Aufgaben zur Übung>
- 1) Beantworte anhand des Urteilsauszugs zur Sperrzeit die folgenden Fragen, jeweils mit (a), (b) und (c) gekennzeichnet:
(a) Von welchem Tag ist der Widerspruchsbescheid?
(b) Durch welches Gesetz wurde § 144 Abs. 1 Nr. 7 SGB III eingefügt, und ab wann ist er in Kraft?
(c) Innerhalb welcher Frist muss die Meldung erfolgen, wenn zwischen der Kenntnis des Beendigungszeitpunktes und der Beendigung weniger als drei Monate liegen?
- 2) Fasse den Urteilsauszug zur Sperrzeit in zwei Sätzen zusammen.
- 3) Führe den Urteilsauszug zur Sperrzeit im Anschluss an seinen letzten Satz fort.

Zitierter Auszug>
Entscheidungsgründe:
Die zulässige Klage ist begründet.
Der Bescheid der Beklagten vom 26.09.2006 in der Fassung des Überprüfungsbescheides vom 13.08.2007 in der Gestalt des Widerspruchsbescheides vom 10.09.2007 ist rechtswidrig und verletzt den Kläger in seinen Rechten. Die Beklagte hat zu Unrecht den Eintritt einer Sperrzeit wegen verspäteter Arbeitslosmeldung festgestellt. Die Arbeitslosmeldung des Klägers ist nach Überzeugung der Kammer rechtzeitig erfolgt.
Gemäß § 144 Abs. 1 Satz 1 SGB III ruht der Anspruch für die Dauer einer Sperrzeit, wenn der Arbeitnehmer sich versicherungswidrig verhalten hat, ohne dafür einen wichtigen Grund zu haben. Nach § 144 Abs. 1 Nr. 7 SGB III (eingefügt durch das 5. SGB III-Änderungsgesetz vom 22. Dezember 2005, in Kraft ab 31. Dezember 2005) liegt versicherungswidriges Verhalten vor, wenn der Arbeitslose seiner Meldepflicht nach § 37 b SGB III nicht nachgekommen ist.
Gemäß § 37 b SGB III sind Personen, deren Arbeits- oder Ausbildungsverhältnis endet, verpflichtet, sich spätestens drei Monate vor dessen Beendigung persönlich bei der Agentur für Arbeit arbeitsuchend zu melden. Liegen zwischen der Kenntnis des Beendigungszeitpunktes und der Beendigung des Arbeits- oder Ausbildungsverhältnisses weniger als drei Monate, so hat die Meldung innerhalb von drei Tagen nach Kenntnis des Beendigungszeitpunktes zu erfolgen. Die Handlungsfrist von drei Tagen beginnt mit dem Tag, der auf den Tag folgt, an dem der Verpflichtete vom Beendigungszeitpunkt Kenntnis erhält.

Zu prüfende Datensätze>
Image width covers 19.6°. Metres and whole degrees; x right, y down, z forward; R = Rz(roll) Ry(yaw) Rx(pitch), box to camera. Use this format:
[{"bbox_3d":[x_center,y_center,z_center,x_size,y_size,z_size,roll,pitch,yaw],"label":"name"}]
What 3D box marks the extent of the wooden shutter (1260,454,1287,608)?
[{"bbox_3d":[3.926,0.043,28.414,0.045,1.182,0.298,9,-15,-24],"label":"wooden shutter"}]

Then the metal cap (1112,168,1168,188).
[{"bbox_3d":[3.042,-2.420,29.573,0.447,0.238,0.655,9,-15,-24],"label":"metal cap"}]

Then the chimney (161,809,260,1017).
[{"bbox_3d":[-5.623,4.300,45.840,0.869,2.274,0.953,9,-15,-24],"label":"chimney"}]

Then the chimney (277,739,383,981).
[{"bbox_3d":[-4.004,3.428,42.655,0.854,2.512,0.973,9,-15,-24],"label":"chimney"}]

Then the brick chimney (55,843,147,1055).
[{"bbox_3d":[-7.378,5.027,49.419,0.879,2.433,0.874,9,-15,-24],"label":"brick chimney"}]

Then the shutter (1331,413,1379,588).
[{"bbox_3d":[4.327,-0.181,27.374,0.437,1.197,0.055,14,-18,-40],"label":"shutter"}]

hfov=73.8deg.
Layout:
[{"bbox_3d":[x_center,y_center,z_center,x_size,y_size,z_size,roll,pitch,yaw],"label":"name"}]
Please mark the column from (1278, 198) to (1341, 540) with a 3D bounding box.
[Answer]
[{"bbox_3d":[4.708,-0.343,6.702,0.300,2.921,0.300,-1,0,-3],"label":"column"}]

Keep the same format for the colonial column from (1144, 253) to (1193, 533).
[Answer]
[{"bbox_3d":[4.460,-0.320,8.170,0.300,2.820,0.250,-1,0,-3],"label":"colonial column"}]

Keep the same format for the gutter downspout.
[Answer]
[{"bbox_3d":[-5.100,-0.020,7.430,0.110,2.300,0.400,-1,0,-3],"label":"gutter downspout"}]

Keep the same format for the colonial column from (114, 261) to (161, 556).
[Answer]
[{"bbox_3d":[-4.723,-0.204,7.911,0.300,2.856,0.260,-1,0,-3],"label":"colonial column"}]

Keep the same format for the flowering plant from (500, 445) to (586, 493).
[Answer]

Ergebnisse je Aufgabe>
- 1)
(a) Vom 10.09.2007.
(b) Durch das 5. SGB III-Änderungsgesetz vom 22. Dezember 2005; in Kraft ab 31. Dezember 2005.
(c) Innerhalb von drei Tagen nach Kenntnis des Beendigungszeitpunktes.

- 2) Das Gericht hält die Klage für begründet, da die Beklagte zu Unrecht eine Sperrzeit wegen verspäteter Arbeitslosmeldung festgestellt hat und sich der Kläger nach Überzeugung der Kammer rechtzeitig gemeldet hat. Nach § 144 SGB III ruht der Anspruch für die Dauer einer Sperrzeit, wenn die Meldepflicht aus § 37 b SGB III ohne wichtigen Grund verletzt wird; diese verlangt eine persönliche Meldung spätestens drei Monate vor dem Ende des Arbeits- oder Ausbildungsverhältnisses oder, bei kürzerem Abstand, innerhalb von drei Tagen nach Kenntnis des Beendigungszeitpunktes.

- 3)
Ob diese Frist nur an Tagen läuft an denen die Arbeitsagentur dienstbereit ist, lässt sich weder dem Gesetzeswortlaut noch der Gesetzesbegründung eindeutig entnehmen. Die Gesetzesbegründung führt hierzu lediglich an, dass die Einführung „einer nach Tagen bestimmten Reaktionsfrist“ auch der Verwaltungsvereinfachung dient (Bundestags-Drucksache 16/109, Seite 6).
Nach Überzeugung der Kammer spricht diese Gesetzesbegründung dafür, dass auch nach dem Willen des Gesetzgebers das Entscheidende an dieser Frist ist, dass die Möglichkeit zu der gewünschten „Reaktion“ besteht, also dass die Agentur für Arbeit zur Arbeitslosmeldung persönlich aufgesucht werden kann. Dies ist an Tagen fehlender Dienstbereitschaft eben gerade nicht möglich. Auch spricht die Gesetzesbegründung nicht ausdrücklich von „Kalendertagen“. Die Kammer schließt sich daher der vom SG Hamburg (Gerichtsbescheid vom 20.04.2007, AZ. 18 AL 829/06) und in der Literatur überwiegend vertretenen Ansicht an, dass sich die Handlungsfrist um Tage an denen die Arbeitsagentur nicht dienstbereit ist hinaus schiebt (vgl. Rademacher in GK-SGB III Stand Dezember 2006 zu § 37b Rdnr. 30; Niesel 4. Auflage § 37b Rn. 15).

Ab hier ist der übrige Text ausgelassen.